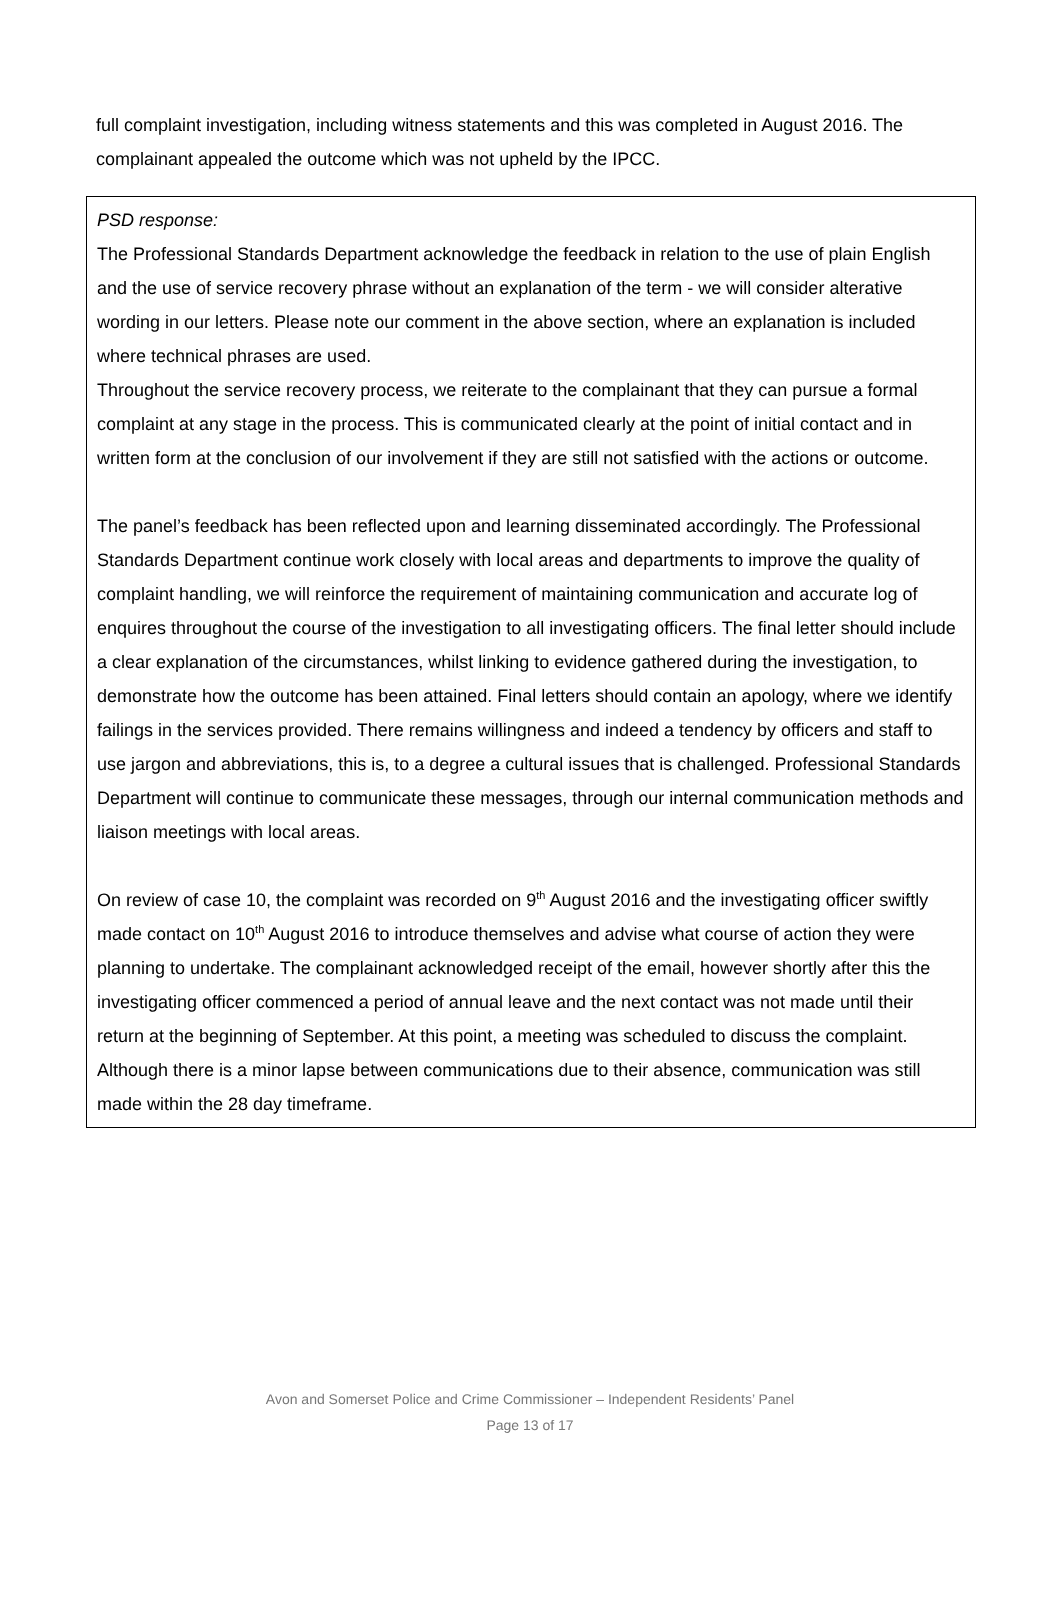full complaint investigation, including witness statements and this was completed in August 2016. The complainant appealed the outcome which was not upheld by the IPCC.
PSD response:
The Professional Standards Department acknowledge the feedback in relation to the use of plain English and the use of service recovery phrase without an explanation of the term - we will consider alterative wording in our letters. Please note our comment in the above section, where an explanation is included where technical phrases are used.
Throughout the service recovery process, we reiterate to the complainant that they can pursue a formal complaint at any stage in the process. This is communicated clearly at the point of initial contact and in written form at the conclusion of our involvement if they are still not satisfied with the actions or outcome.
The panel’s feedback has been reflected upon and learning disseminated accordingly. The Professional Standards Department continue work closely with local areas and departments to improve the quality of complaint handling, we will reinforce the requirement of maintaining communication and accurate log of enquires throughout the course of the investigation to all investigating officers. The final letter should include a clear explanation of the circumstances, whilst linking to evidence gathered during the investigation, to demonstrate how the outcome has been attained. Final letters should contain an apology, where we identify failings in the services provided. There remains willingness and indeed a tendency by officers and staff to use jargon and abbreviations, this is, to a degree a cultural issues that is challenged. Professional Standards Department will continue to communicate these messages, through our internal communication methods and liaison meetings with local areas.
On review of case 10, the complaint was recorded on 9<sup>th</sup> August 2016 and the investigating officer swiftly made contact on 10<sup>th</sup> August 2016 to introduce themselves and advise what course of action they were planning to undertake. The complainant acknowledged receipt of the email, however shortly after this the investigating officer commenced a period of annual leave and the next contact was not made until their return at the beginning of September. At this point, a meeting was scheduled to discuss the complaint. Although there is a minor lapse between communications due to their absence, communication was still made within the 28 day timeframe.
Avon and Somerset Police and Crime Commissioner – Independent Residents’ Panel
Page 13 of 17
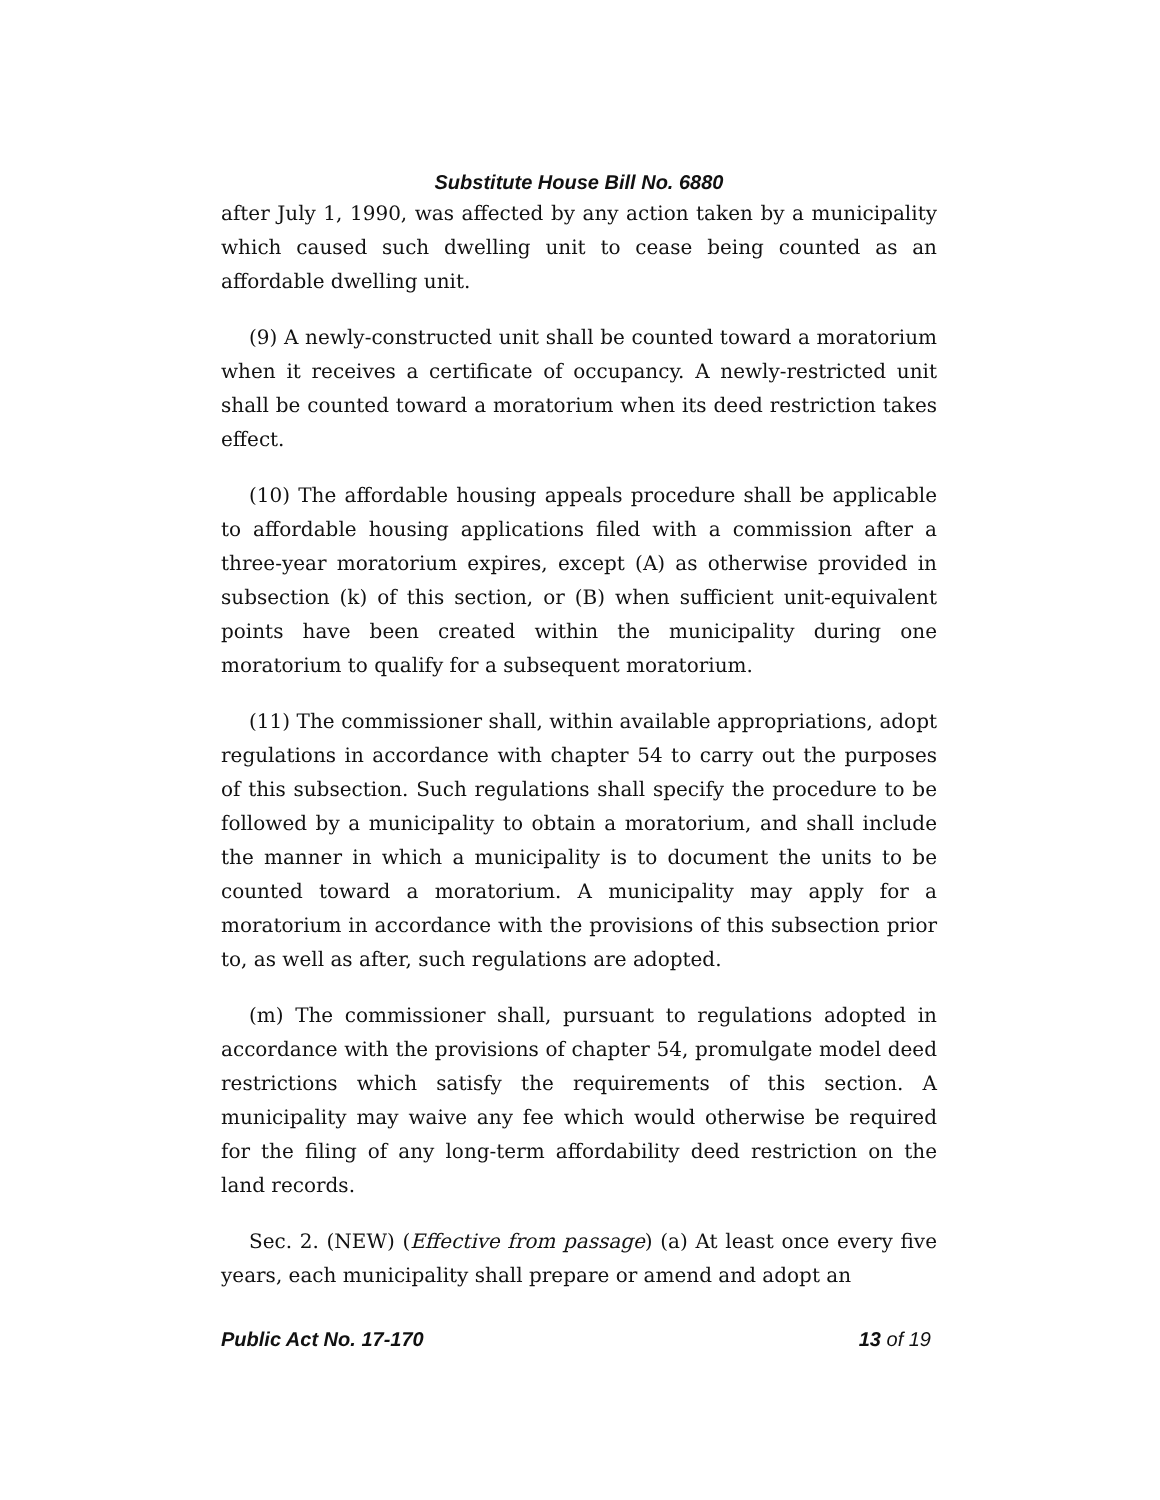Substitute House Bill No. 6880
after July 1, 1990, was affected by any action taken by a municipality which caused such dwelling unit to cease being counted as an affordable dwelling unit.
(9) A newly-constructed unit shall be counted toward a moratorium when it receives a certificate of occupancy. A newly-restricted unit shall be counted toward a moratorium when its deed restriction takes effect.
(10) The affordable housing appeals procedure shall be applicable to affordable housing applications filed with a commission after a three-year moratorium expires, except (A) as otherwise provided in subsection (k) of this section, or (B) when sufficient unit-equivalent points have been created within the municipality during one moratorium to qualify for a subsequent moratorium.
(11) The commissioner shall, within available appropriations, adopt regulations in accordance with chapter 54 to carry out the purposes of this subsection. Such regulations shall specify the procedure to be followed by a municipality to obtain a moratorium, and shall include the manner in which a municipality is to document the units to be counted toward a moratorium. A municipality may apply for a moratorium in accordance with the provisions of this subsection prior to, as well as after, such regulations are adopted.
(m) The commissioner shall, pursuant to regulations adopted in accordance with the provisions of chapter 54, promulgate model deed restrictions which satisfy the requirements of this section. A municipality may waive any fee which would otherwise be required for the filing of any long-term affordability deed restriction on the land records.
Sec. 2. (NEW) (Effective from passage) (a) At least once every five years, each municipality shall prepare or amend and adopt an
Public Act No. 17-170 13 of 19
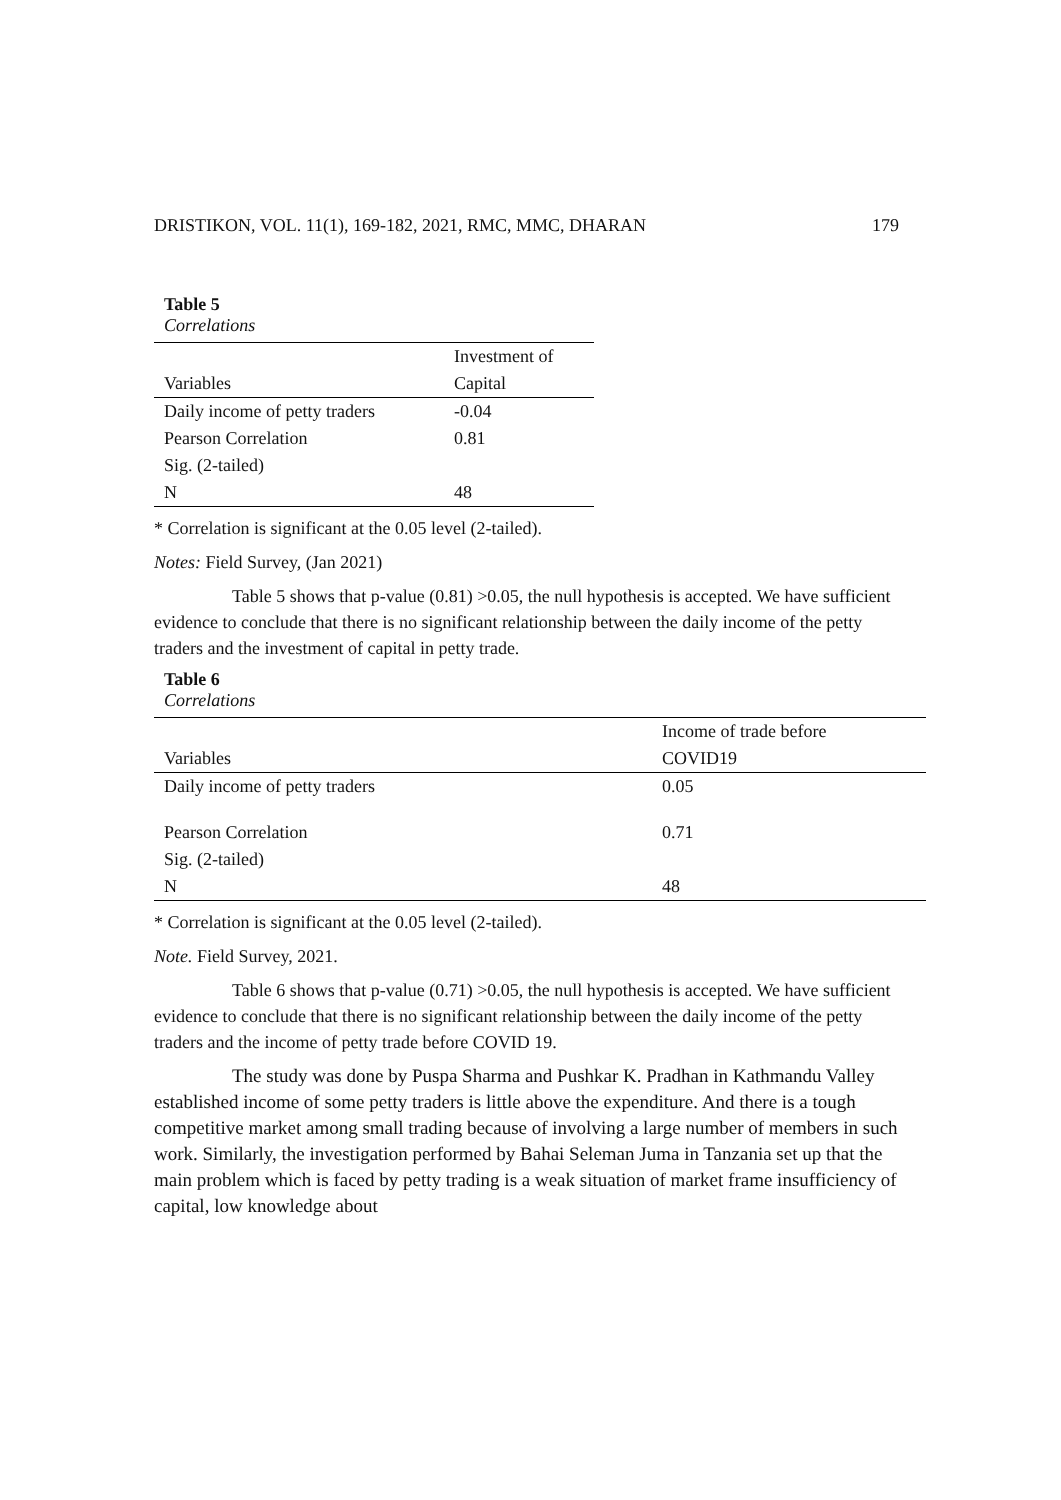DRISTIKON, VOL. 11(1), 169-182, 2021, RMC, MMC, DHARAN 179
Table 5
Correlations
| | Investment of |
| --- | --- |
| Variables | Capital |
| Daily income of petty traders | -0.04 |
| Pearson Correlation | 0.81 |
| Sig. (2-tailed) | |
| N | 48 |
* Correlation is significant at the 0.05 level (2-tailed).
Notes: Field Survey, (Jan 2021)
Table 5 shows that p-value (0.81) >0.05, the null hypothesis is accepted. We have sufficient evidence to conclude that there is no significant relationship between the daily income of the petty traders and the investment of capital in petty trade.
Table 6
Correlations
| | Income of trade before |
| --- | --- |
| Variables | COVID19 |
| Daily income of petty traders | 0.05 |
| Pearson Correlation | 0.71 |
| Sig. (2-tailed) | |
| N | 48 |
* Correlation is significant at the 0.05 level (2-tailed).
Note. Field Survey, 2021.
Table 6 shows that p-value (0.71) >0.05, the null hypothesis is accepted. We have sufficient evidence to conclude that there is no significant relationship between the daily income of the petty traders and the income of petty trade before COVID 19.
The study was done by Puspa Sharma and Pushkar K. Pradhan in Kathmandu Valley established income of some petty traders is little above the expenditure. And there is a tough competitive market among small trading because of involving a large number of members in such work. Similarly, the investigation performed by Bahai Seleman Juma in Tanzania set up that the main problem which is faced by petty trading is a weak situation of market frame insufficiency of capital, low knowledge about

══════════════════════════════

→ **Assignment**
The lines from the one containing "trade before |" through the last line of the records are to be transcribed exactly, with nothing else added.

→ **Finished exercise**
| | Income of trade before |
| --- | --- |
| Variables | COVID19 |
| Daily income of petty traders | 0.05 |
| Pearson Correlation | 0.71 |
| Sig. (2-tailed) | |
| N | 48 |
* Correlation is significant at the 0.05 level (2-tailed).
Note. Field Survey, 2021.
Table 6 shows that p-value (0.71) >0.05, the null hypothesis is accepted. We have sufficient evidence to conclude that there is no significant relationship between the daily income of the petty traders and the income of petty trade before COVID 19.
The study was done by Puspa Sharma and Pushkar K. Pradhan in Kathmandu Valley established income of some petty traders is little above the expenditure. And there is a tough competitive market among small trading because of involving a large number of members in such work. Similarly, the investigation performed by Bahai Seleman Juma in Tanzania set up that the main problem which is faced by petty trading is a weak situation of market frame insufficiency of capital, low knowledge about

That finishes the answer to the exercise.